では「叱咤激励をされた側」は何と表すのかというと「ご指導」や「ご指導ご鞭撻」などです。「叱咤激励」を目上の人へ向けて使うと「あなたは私を叱りつけた」というニュアンスを持たせてしまいます。そのため「○○部長よりご指導いただいたことを胸に」「ご指導ご鞭撻をいただき感謝いたします」などとすることで「あなたの叱咤激励を私は好意的に受け止めています」というサインにすることも可能です。

「叱咤激励」の類語と対義語

「鼓舞」は励まして奮い立たせる

「叱咤激励」の「激励」の方に注目すると、相手は自分を強く励ましてくれているということになります。そう考えると「鼓舞(こぶ)」という言葉に置き換えることも可能です。「鼓舞」には「励まして奮い立たせる」という意味があります。相手を奮い立たせるほどの勢いで励ますということです。「部長が社員を鼓舞されたことで、社内に活気が戻りました」などとすると「叱咤激励」の「激励」の部分がクローズアップされます。

「エール」は応援の気持ちが強い

「叱咤激励」を違う言葉に置き換える場合「叱咤」をいかになかったことにするかという部分がポイントになります。その視点で考えると「エール」という言葉も有効です。「鼓舞」に比べると少しライトな印象で、和気あいあいとした空気も感じさせることができます。「課長からのエールで○○さんはこれまでになく張り切っています」など「エール」を使うことで会話全体が暖かみのある、好意的なものに変わります。

気持ちがすれ違うと「パワハラ」

「叱咤激励」の「叱咤」の部分が強調された印象を受けると「激励」の部分がかなり薄くなります。その結果「パワハラ」という言葉に置き換えられる可能性もあるでしょう。叱咤激励をした側は好意的な気持ちでいたとしても、受け取る側の気持ちがすれ違うと「圧力をかけられた」「一方的に叱りつけられた」という認識となるためです。どんな言葉も、伝える側と受け取る側の気持ちが同じ方向に向かっていなければ思わぬ行き違いを生んでしまいます。「係長のあの言い方はパワハラだ」などと使われることもあるでしょう。

「叱咤激励」のビジネスメール例文

「叱咤激励を受ける」はお礼で使う

「叱咤激励」という言葉を「叱咤激励した人」に向けることができるのは主に第三者です。誰かが誰かを叱咤激励している場面を見て「叱咤」と「激励」がそこにあったと客観的に判断することができます。その結果物事が良い方向に向かっているということを「叱咤激励」を使って伝えるとお礼の意味として伝えます。
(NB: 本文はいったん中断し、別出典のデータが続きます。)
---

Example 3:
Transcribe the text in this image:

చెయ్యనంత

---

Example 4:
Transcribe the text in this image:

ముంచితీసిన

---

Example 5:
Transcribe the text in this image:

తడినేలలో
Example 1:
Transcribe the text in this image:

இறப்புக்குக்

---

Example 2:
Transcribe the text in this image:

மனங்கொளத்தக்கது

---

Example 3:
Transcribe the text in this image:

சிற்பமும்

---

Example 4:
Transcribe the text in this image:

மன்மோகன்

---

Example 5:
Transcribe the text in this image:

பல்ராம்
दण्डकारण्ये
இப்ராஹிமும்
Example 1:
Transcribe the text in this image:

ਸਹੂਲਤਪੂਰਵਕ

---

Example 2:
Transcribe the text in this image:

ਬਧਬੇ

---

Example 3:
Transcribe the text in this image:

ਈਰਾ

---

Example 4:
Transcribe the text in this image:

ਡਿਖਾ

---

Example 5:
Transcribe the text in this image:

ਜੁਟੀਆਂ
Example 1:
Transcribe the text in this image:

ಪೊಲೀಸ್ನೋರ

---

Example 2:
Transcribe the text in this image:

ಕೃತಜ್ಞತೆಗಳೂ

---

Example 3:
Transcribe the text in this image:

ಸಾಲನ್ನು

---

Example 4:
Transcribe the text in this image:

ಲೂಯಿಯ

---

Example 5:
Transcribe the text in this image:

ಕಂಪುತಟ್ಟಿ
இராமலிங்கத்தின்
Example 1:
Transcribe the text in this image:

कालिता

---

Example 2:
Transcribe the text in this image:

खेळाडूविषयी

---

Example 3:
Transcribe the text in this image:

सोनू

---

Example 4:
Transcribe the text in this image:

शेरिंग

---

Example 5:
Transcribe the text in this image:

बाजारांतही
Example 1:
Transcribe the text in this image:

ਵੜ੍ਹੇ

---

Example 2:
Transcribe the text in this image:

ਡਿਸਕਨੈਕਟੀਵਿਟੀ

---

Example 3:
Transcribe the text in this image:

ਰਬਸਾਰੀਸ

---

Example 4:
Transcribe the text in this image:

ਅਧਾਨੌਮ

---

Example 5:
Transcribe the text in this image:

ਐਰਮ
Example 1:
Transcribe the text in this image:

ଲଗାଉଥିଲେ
  • 「○○課長の叱咤激励を受けて、○○さんの士気ががあがりました」

「叱咤激励のお言葉」は嫌味な表現に

「叱咤激励」はその言葉だけで状況を表す四字熟語です。そのため「お」や「ご」などの丁寧語と一緒に使うと、場合によってはやや嫌味な印象となることがあります。「叱咤激励の言葉を受ける」「叱咤激励される」など、シンプルな表現や謙譲語などと一緒に使うと嫌味がありません。
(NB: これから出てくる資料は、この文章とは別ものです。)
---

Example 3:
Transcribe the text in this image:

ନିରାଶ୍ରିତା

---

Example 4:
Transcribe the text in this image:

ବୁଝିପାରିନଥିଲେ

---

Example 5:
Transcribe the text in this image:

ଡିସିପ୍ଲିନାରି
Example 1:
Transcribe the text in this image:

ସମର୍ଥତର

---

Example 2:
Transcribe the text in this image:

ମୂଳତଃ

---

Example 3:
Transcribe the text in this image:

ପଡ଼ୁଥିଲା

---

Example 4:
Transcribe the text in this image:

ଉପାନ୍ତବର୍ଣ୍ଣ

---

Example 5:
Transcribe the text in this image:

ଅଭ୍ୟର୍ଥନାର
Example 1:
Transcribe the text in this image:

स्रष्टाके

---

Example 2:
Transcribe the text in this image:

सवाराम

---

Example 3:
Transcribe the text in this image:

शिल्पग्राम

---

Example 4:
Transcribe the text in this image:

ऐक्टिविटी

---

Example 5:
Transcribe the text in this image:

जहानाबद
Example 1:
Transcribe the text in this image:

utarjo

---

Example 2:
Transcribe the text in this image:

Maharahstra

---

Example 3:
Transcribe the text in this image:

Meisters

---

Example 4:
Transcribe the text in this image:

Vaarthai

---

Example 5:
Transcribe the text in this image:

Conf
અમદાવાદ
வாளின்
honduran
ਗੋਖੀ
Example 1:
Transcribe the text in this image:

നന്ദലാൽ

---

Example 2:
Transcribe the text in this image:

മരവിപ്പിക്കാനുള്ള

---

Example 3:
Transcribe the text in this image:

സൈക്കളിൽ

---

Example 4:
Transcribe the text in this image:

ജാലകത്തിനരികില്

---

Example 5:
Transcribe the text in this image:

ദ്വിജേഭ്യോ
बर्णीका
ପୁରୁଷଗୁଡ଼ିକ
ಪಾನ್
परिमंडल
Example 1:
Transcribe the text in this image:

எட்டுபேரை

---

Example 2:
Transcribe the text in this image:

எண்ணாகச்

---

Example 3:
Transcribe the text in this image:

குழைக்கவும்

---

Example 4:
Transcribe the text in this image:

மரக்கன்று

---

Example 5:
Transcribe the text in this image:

  • ×「○○係長からの叱咤激励のお言葉はありがたいよ」
  • ○「○○係長からの叱咤激励の言葉はありがたいよ」

「叱咤激励のほど」とは言わない

上司などへ、部下への指導や応援をお願いしたい場合は「指導をお願いします」「鼓舞してやってください」などさまざまな表現を使うことができます。つい使ってしまいがちな表現は「叱咤激励のほどお願いします」などです。「~のほど」という言葉は前に丁寧語が来るのが通常です。「ご連絡のほど」「ご出席のほど」など、丁寧語と一緒に使うことで「~のほど」は正しく機能します。「叱咤激励」は四字熟語であって丁寧語ではありません。
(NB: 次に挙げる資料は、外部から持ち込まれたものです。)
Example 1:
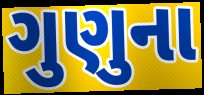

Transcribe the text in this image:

ગુણુના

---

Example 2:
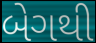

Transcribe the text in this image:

બેગથી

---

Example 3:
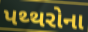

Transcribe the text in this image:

પથ્થરોના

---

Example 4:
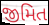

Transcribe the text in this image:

જીમિત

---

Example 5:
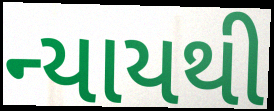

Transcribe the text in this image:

ન્યાયથી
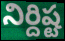
నిర్దిష్ట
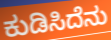
ಕುಡಿಸಿದೆನು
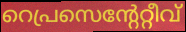
റെപ്രസെന്റേറ്റീവ്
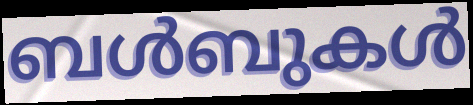
ബൾബുകൾ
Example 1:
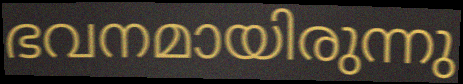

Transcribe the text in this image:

ഭവനമായിരുന്നു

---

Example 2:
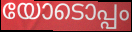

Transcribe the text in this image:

യോടൊപ്പം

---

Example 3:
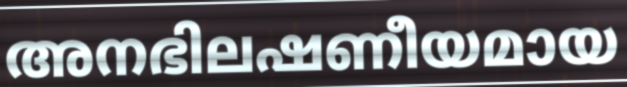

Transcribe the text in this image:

അനഭിലഷണീയമായ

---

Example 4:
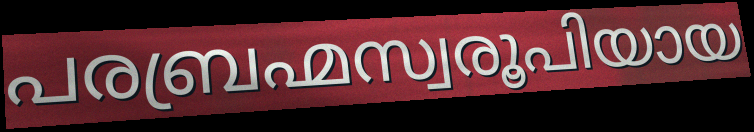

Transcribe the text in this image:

പരബ്രഹ്മസ്വരൂപിയായ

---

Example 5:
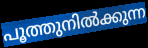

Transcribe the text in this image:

പൂത്തുനിൽക്കുന്ന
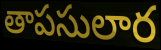
తాపసులార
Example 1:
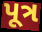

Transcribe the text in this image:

પૂત્ર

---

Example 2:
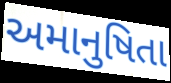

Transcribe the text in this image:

અમાનુષિતા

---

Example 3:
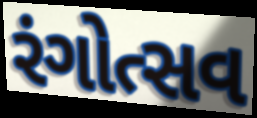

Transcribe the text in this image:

રંગોત્સવ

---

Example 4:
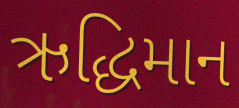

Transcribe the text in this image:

ઋદ્ધિમાન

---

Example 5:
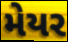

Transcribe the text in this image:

મેયર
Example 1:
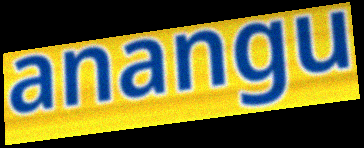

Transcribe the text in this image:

anangu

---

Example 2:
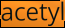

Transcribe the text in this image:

acetyl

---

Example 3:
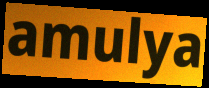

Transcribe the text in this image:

amulya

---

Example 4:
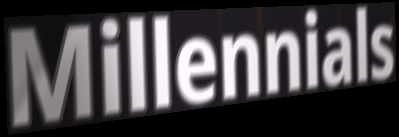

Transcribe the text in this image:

Millennials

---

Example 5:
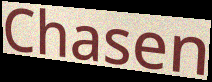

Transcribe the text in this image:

Chasen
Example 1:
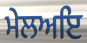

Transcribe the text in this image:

ਮੇਲਅਇ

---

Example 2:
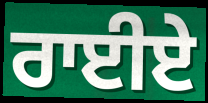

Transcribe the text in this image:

ਰਾਈਏ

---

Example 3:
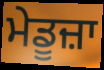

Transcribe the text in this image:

ਮੇਡੂਜ਼ਾ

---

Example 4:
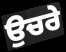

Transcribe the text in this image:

ਉਚਰੇ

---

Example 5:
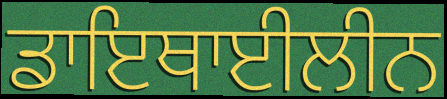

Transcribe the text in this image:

ਡਾਇਥਾਈਲੀਨ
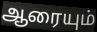
ஆரையும்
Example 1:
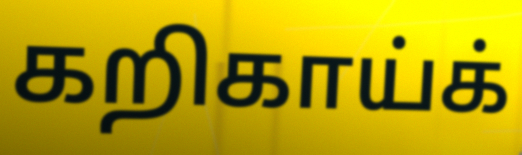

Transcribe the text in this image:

கறிகாய்க்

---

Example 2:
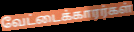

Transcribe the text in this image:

வேட்டைக்காரர்கள்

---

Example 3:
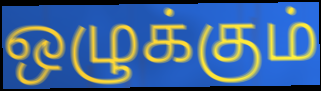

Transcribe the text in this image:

ஒழுக்கும்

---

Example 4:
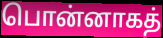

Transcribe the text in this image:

பொன்னாகத்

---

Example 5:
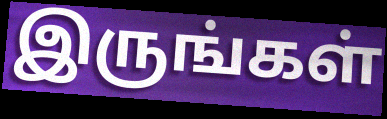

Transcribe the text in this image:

இருங்கள்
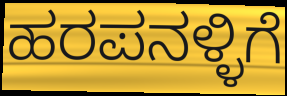
ಹರಪನಳ್ಳಿಗೆ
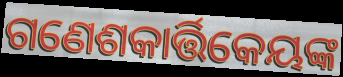
ଗଣେଶକାର୍ତ୍ତିକେୟଙ୍କ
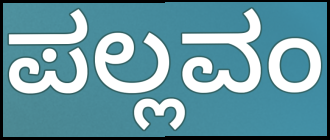
ಪಲ್ಲವಂ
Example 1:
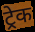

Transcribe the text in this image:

ट्रेक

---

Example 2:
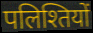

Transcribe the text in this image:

पलिश्तियों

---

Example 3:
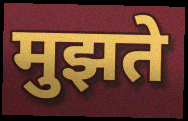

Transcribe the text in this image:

मुझते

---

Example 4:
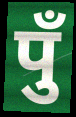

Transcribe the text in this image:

पुँ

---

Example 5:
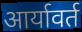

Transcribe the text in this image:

आर्यावर्त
  • 「○○社長より社員へご指導のほど賜りたく存じます」

まとめ

「叱咤激励」という言葉は「厳しい言葉の中にも愛情を込めて相手を応援する」という人間の微妙な感情を表します。ただ叱るだけでなく、相手の成長や繁栄を祈る気持ちこそが「叱咤激励」です。「叱咤激励」という言葉を正しく理解することで、今までただの説教と感じていたことを「叱咤激励」と受け止めることができるようになるかもしれません。